SECTION 17 – LICENSES AND OTHER AUTHORIZATIONS.
Customer is solely responsible for obtaining licenses or other manufacturer authorizations required by the Federal Communications Commission or any other federal, state, or local government agency and for complying with all rules and regulations required by such agencies. Neither BAYCOM nor any of its employees is the agent or representative of Customer in any governmental matters.
SECTION 18 – COVENANT NOT TO EMPLOY.
During the term of this Agreement and each Agreement, and continuing for a period of two (2) years thereafter, Customer agrees not to solicit the employment of, nor to recommend employment to any third party of any BAYCOM employee or BAYCOM subcontractor with whom there is contact during the term of this Agreement or any Agreement without the prior, written authorization of BAYCOM. If, at any time, this provision is found to be overly broad under the laws of the applicable jurisdiction, this provision shall be modified as necessary to conform to such laws rather than be stricken therefrom.
SECTION 19 – MATERIALS, TOOLS AND EQUIPMENT.
All tools, equipment, dies, gauges, models, drawings or other materials paid for or furnished by BAYCOM for the purpose of this Agreement and any Agreement will be and remain the sole property of BAYCOM. Customer will safeguard all such property while it is in Customer’s custody or control, be liable for any loss or damage to such property, and return it to BAYCOM upon request. Such property will be held by Customer for BAYCOM’s use without charge and may be removed from Customer’s premises by BAYCOM at any time without restriction.
SECTION 20 – GENERAL TERMS.
If any portion of this Agreement or any Agreement is rendered unenforceable, illegal, or invalid, the remaining terms will continue in full force and effect.
This Agreement and each Agreement and the rights and duties of the parties will be governed and interpreted in accordance with the laws of the State of Wisconsin.
The sole and exclusive venue for any proceeding arising out of this Agreement or any Agreement shall be a state or federal court having jurisdiction in Brown County, Wisconsin. Customer hereby waives, to the fullest extent permitted by law: (i) any objection that Customer may now or hereafter have to venue of any suit, action or other proceeding brought in such court; (ii) any claim that any proceeding brought in such court has been brought in the inconvenient forum; and (iii) any defense Customer may now or hereafter have based on lack of personal jurisdiction in such forum.
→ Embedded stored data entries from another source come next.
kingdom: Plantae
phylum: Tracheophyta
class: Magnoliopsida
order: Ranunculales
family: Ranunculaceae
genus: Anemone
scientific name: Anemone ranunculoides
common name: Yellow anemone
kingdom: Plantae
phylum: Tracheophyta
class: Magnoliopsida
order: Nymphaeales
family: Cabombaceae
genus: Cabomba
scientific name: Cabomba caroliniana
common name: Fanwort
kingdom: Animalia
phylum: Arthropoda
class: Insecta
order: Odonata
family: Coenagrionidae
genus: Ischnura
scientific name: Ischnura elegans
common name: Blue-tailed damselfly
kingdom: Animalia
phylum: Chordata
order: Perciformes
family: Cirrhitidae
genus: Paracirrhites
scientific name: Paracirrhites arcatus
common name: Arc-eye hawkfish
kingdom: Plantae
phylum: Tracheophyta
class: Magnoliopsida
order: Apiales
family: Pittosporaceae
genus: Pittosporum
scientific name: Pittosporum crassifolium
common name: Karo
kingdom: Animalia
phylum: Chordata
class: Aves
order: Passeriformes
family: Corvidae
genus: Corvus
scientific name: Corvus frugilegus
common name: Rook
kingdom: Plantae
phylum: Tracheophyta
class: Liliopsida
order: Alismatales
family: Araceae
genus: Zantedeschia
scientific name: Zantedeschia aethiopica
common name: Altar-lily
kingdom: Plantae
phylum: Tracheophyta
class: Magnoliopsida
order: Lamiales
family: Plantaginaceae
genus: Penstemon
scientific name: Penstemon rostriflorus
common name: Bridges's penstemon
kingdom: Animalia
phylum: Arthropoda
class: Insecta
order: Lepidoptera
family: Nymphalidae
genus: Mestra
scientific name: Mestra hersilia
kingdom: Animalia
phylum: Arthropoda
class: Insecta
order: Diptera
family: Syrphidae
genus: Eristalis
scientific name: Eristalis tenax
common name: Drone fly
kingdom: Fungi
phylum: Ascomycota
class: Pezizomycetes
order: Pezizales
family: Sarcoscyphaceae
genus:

Failure to exercise any right will not operate as a waiver of that right, power, or privilege. Except for money due upon the open account, no action may be brought for any breach of this Agreement more than one (1) year after the accrual of such cause of action. Customer agrees to reimburse BAYCOM for all costs and expenses, including, without limitation, reasonable attorney’s fees, incurred by BAYCOM in enforcing its rights under this Agreement or any Agreement.